GIVEN DATA:
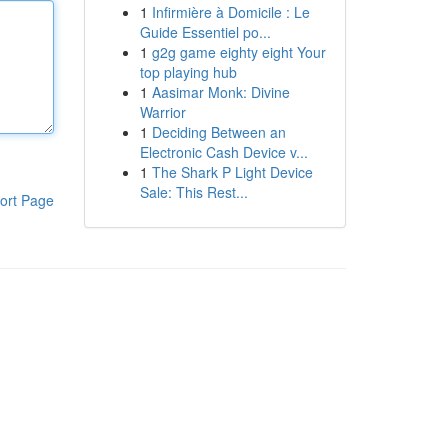
1
Infirmière à Domicile : Le
Guide Essentiel po...
1
g2g game eighty eight Your
top playing hub
1
Aasimar Monk: Divine
Warrior
1
Deciding Between an
Electronic Cash Device v...
1
The Shark P Light Device
Sale: This Rest...
ort Page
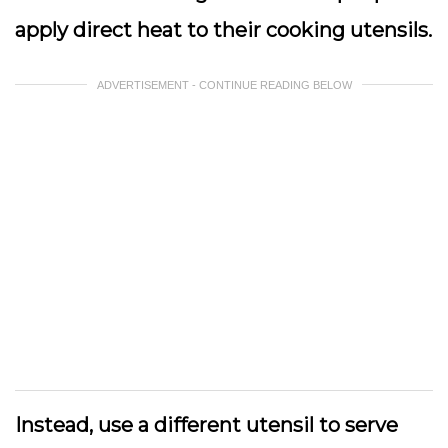
apply direct heat to their cooking utensils.
ADVERTISEMENT - CONTINUE READING BELOW
Instead, use a different utensil to serve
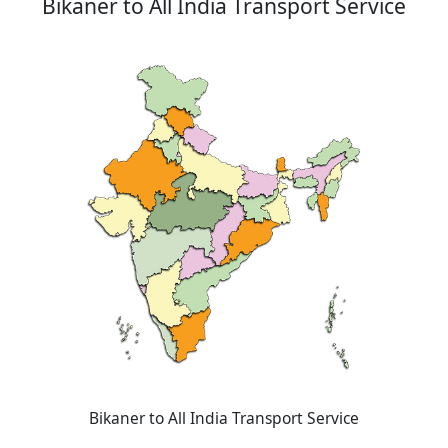
Bikaner to All India Transport Service
Bikaner to All India Transport Service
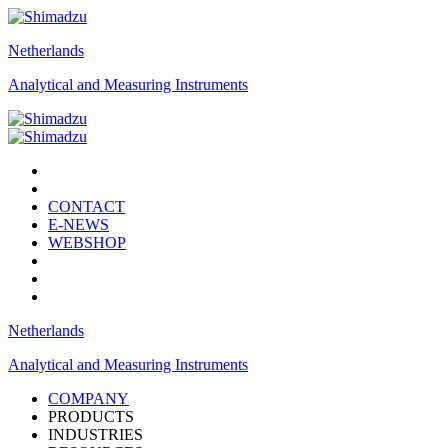
Netherlands
Analytical and Measuring Instruments
CONTACT
E-NEWS
WEBSHOP
Netherlands
Analytical and Measuring Instruments
COMPANY
PRODUCTS
INDUSTRIES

YOUR GOAL:
Leaving the pictures out, write out every entry exactly.

TASK RESULT:
1
Infirmière à Domicile : Le
Guide Essentiel po...
1
g2g game eighty eight Your
top playing hub
1
Aasimar Monk: Divine
Warrior
1
Deciding Between an
Electronic Cash Device v...
1
The Shark P Light Device
Sale: This Rest...
ort Page
apply direct heat to their cooking utensils.
ADVERTISEMENT - CONTINUE READING BELOW
Instead, use a different utensil to serve
Bikaner to All India Transport Service
Bikaner to All India Transport Service
Netherlands
Analytical and Measuring Instruments
CONTACT
E-NEWS
WEBSHOP
Netherlands
Analytical and Measuring Instruments
COMPANY
PRODUCTS
INDUSTRIES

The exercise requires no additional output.